Students vote to mandate or abandon the activity fee
Published: Tuesday, September 18, 2012
Updated: Monday, November 5, 2012 19:11
This week, undergraduate students have the power to decide whether or not the mandatory student activity fee will continue for the 2013-14 academic year. The referendum vote occurs every two years.
The fee funds the Undergraduate Student Association, its clubs and other campus activities like the Distinguished Speaker Series, Fall and Spring Fests, comedy series, film series and its day-to-day operations as the largest student government in the SUNY system.
But there are students who don’t see the value in SA.
“I’m voting ‘no’ in the referendum because I think SA has a lot of waste,” said Andrew Seier, a fifth year biochemistry and Spanish major.
Seier sides with students who believe in a “Darwinist approach” to the club system. He thinks clubs could still exist without the fee by having members pay dues.
He feels that instating dues would cause students involved in their respective club to participate more because of their financial stake.
“As for clubs that don’t have a stable footing for their members, and they’re really just floating by on SA money, I see that as sort of like SA running a club-welfare program,” Seier said. “So, I imagine there would be a lot students that – if they really knew what was going on – wouldn’t be in favor of a ‘yes’ vote to this referendum.”
He said there is no reason for SA to be as big as it is.
SA President Travis Nemmer said individual members paying dues would not work because SA provides not only funding, but also centralization for clubs. If the referendum fails, SA will no longer exist; there would be no collective-bargaining body for the students.
“We advocate on behalf of the students, and we are the only group this size and the clout that is able to do that,” Nemmer said.
Without SA, UB administration would have no sole student body to communicate with, and clubs wouldn’t be to exist “under one roof,” according to Nemmer.

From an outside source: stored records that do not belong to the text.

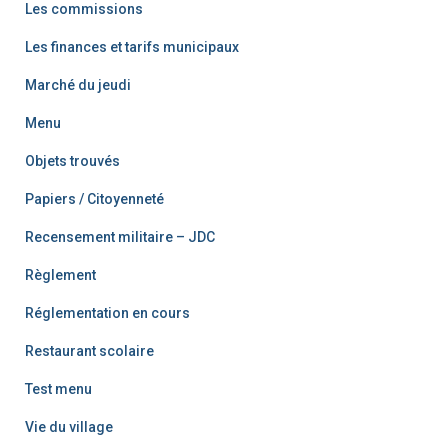
Les commissions
Les finances et tarifs municipaux
Marché du jeudi
Menu
Objets trouvés
Papiers / Citoyenneté
Recensement militaire – JDC
Règlement
Réglementation en cours
Restaurant scolaire
Test menu
Vie du village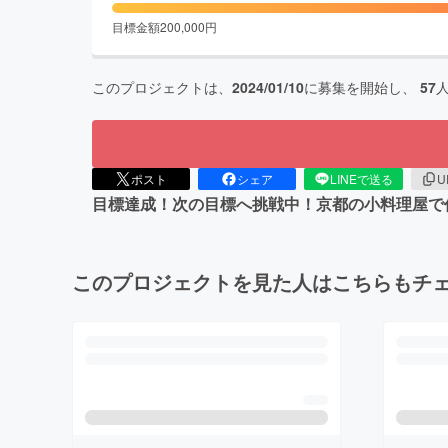
目標金額
200,000
円
このプロジェクトは、
2024/01/10
に募集を開始し、
57
ポスト
シェア
LINEで送る
U
目標達成！次の目標へ挑戦中！京都の小料理屋で
このプロジェクトを見た人はこちらもチ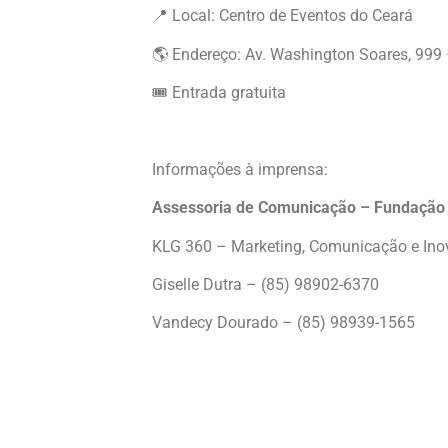
📍 Local: Centro de Eventos do Ceará
🌎 Endereço: Av. Washington Soares, 999
🎟️ Entrada gratuita
Informações à imprensa:
Assessoria de Comunicação – Fundação
KLG 360 – Marketing, Comunicação e In
Giselle Dutra – (85) 98902-6370
Vandecy Dourado – (85) 98939-1565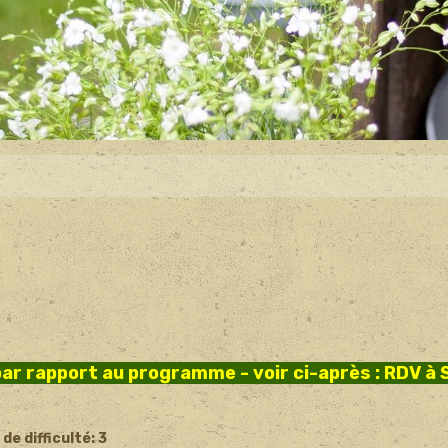
 par rapport au programme - voir ci-après : RDV à 
de difficulté: 3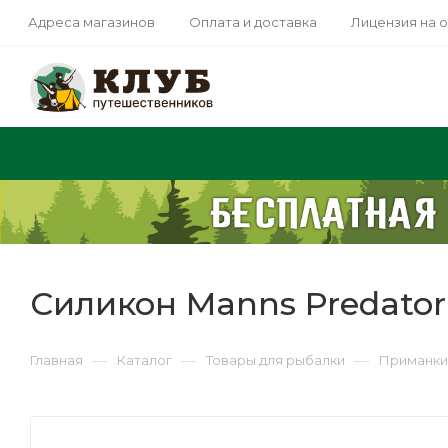
Адреса магазинов
Оплата и доставка
Лицензия на 
Силикон Manns Predator
—
—
—
Главная
Каталог
Товары для рыбалки
Приманки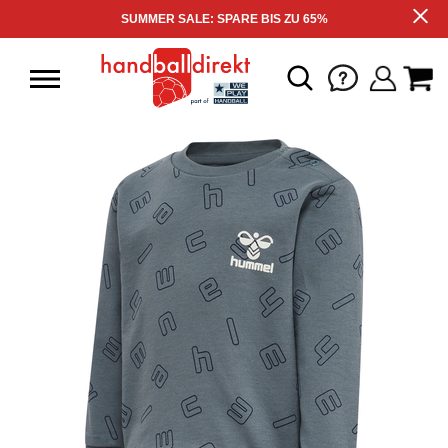
SUMMER SALE: SPARE BIS ZU 65%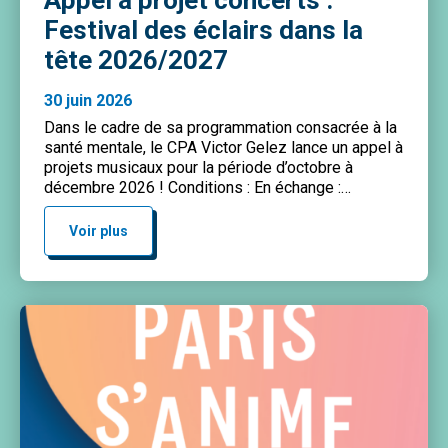
Appel à projet concerts :
Festival des éclairs dans la
tête 2026/2027
30 juin 2026
Dans le cadre de sa programmation consacrée à la
santé mentale, le CPA Victor Gelez lance un appel à
projets musicaux pour la période d’octobre à
décembre 2026 ! Conditions : En échange :
Envoyez votre projet complet de descriptions et de
liens d’écoute à :
giovanna.melis@paris.ifac.asso.fr
Voir plus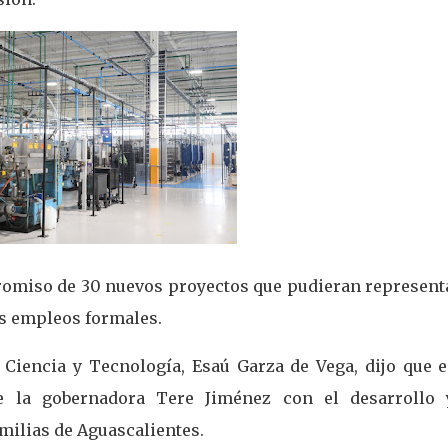
promiso de 30 nuevos proyectos que pudieran representa
os empleos formales.
 Ciencia y Tecnología, Esaú Garza de Vega, dijo que e
e la gobernadora Tere Jiménez con el desarrollo 
milias de Aguascalientes.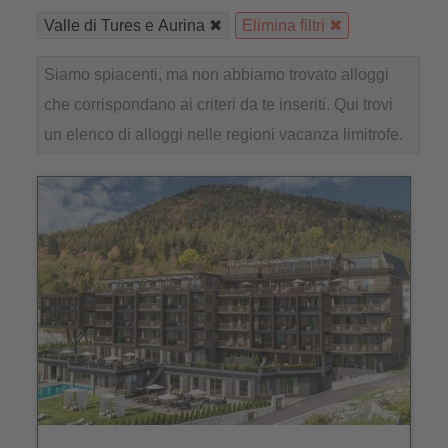
Valle di Tures e Aurina
Elimina filtri
Siamo spiacenti, ma non abbiamo trovato alloggi
che corrispondano ai criteri da te inseriti. Qui trovi
un elenco di alloggi nelle regioni vacanza limitrofe.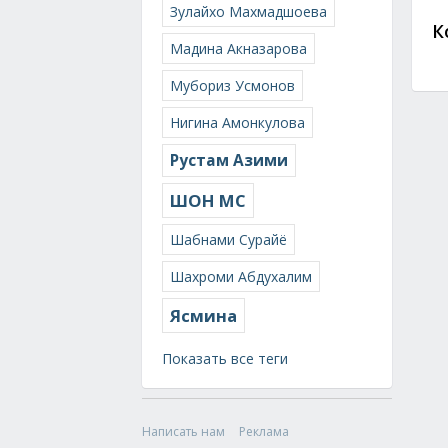
Зулайхо Махмадшоева
К
Мадина Акназарова
Мубориз Усмонов
Нигина Амонкулова
Рустам Азими
ШОН МС
Шабнами Сурайё
Шахроми Абдухалим
Ясмина
Показать все теги
Написать нам
Реклама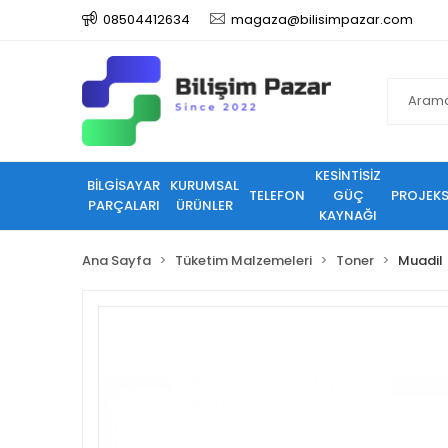
08504412634
magaza@bilisimpazar.com
KESİNTİSİZ
BİLGİSAYAR
KURUMSAL
TELEFON
GÜÇ
PROJEK
PARÇALARI
ÜRÜNLER
KAYNAĞI
Ana Sayfa
Tüketim Malzemeleri
Toner
Muadil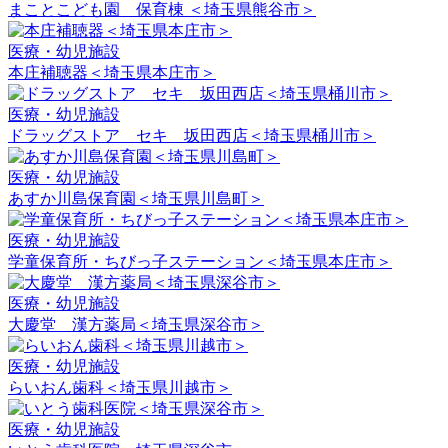
まことこども園 保育棟 ＜埼玉県熊谷市＞
医療・幼児施設
本庄補聴器＜埼玉県本庄市＞
医療・幼児施設
ドラッグストア セキ 坂田西店＜埼玉県桶川市＞
医療・幼児施設
あすか川島保育園＜埼玉県川島町＞
医療・幼児施設
学童保育所・ちびっ子ステーション＜埼玉県本庄市＞
医療・幼児施設
大慶堂 漢方薬局＜埼玉県深谷市＞
医療・幼児施設
らいおん歯科＜埼玉県川越市＞
医療・幼児施設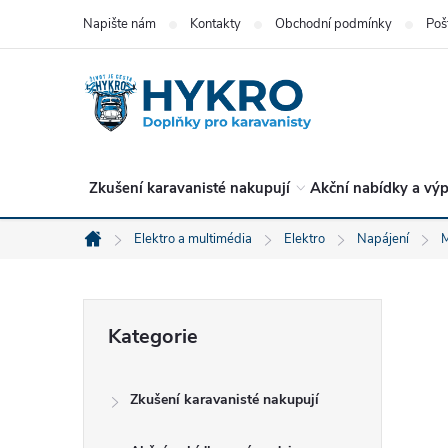
Přejít
Napište nám
Kontakty
Obchodní podmínky
Poš
na
obsah
Zkušení karavanisté nakupují
Akční nabídky a výp
Elektro a multimédia
Elektro
Napájení
M
Domů
P
Přeskočit
Kategorie
kategorie
o
Zkušení karavanisté nakupují
s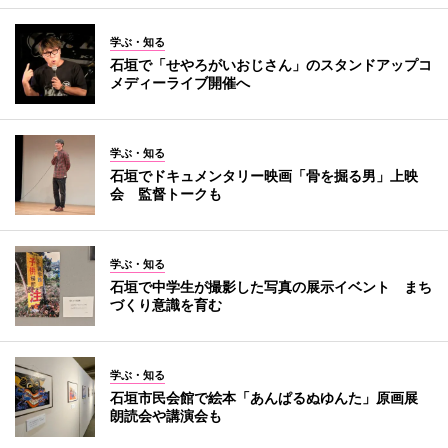
学ぶ・知る
石垣で「せやろがいおじさん」のスタンドアップコ
メディーライブ開催へ
学ぶ・知る
石垣でドキュメンタリー映画「骨を掘る男」上映
会 監督トークも
学ぶ・知る
石垣で中学生が撮影した写真の展示イベント まち
づくり意識を育む
学ぶ・知る
石垣市民会館で絵本「あんぱるぬゆんた」原画展
朗読会や講演会も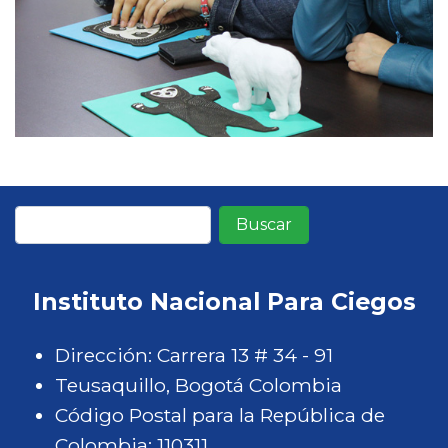
Buscar
Instituto Nacional Para Ciegos
Dirección: Carrera 13 # 34 - 91
Teusaquillo, Bogotá Colombia
Código Postal para la República de
Colombia: 110311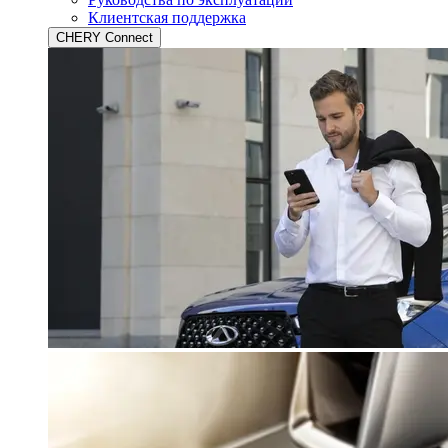
Клиентская поддержка
CHERY Connect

Sophomore philosophy and psychology major Dan Yarger believes all students are positively impacted by the fee, whether they know it or not.
“If you’ve gone to Fall Fest or Spring Fest, if you’ve ridden the bus from South Campus at 2 a.m. on a Saturday, if you’ve used your credit card at any one of the places in The Commons or any one of the campus dining facilities, then you’ve been impacted,” Yarger said.
Yarger said some students lost confidence in SA because of last year’s scandal. Former Treasurer Sikander Khan signed a $300,000 fraudulent contract for a mobile application. Yarger feels the scandal only represents the bad choices of a couple people who were in SA, and not the organization as a whole.
“We’re all pretty young, none of us have been in politics before other than, like, model senate at our high schools, so we’re bound to make mistakes,” Yarger said.
Simultaneously to the referendum vote is the vote for this year’s senators. Students who live on campus and students who live off campus can vote for their respective representatives. There are six off-campus and six on-campus senators, as well as the six club coordinators.
When students go to the polls, the referendum and Senate elects are on one ballot.
Polls opened on Tuesday Sept. 18 and will close on Thursday. The polls are open from 9 a.m. to 5 p.m. in the Student Union Theatre, and the results will be available Thursday evening.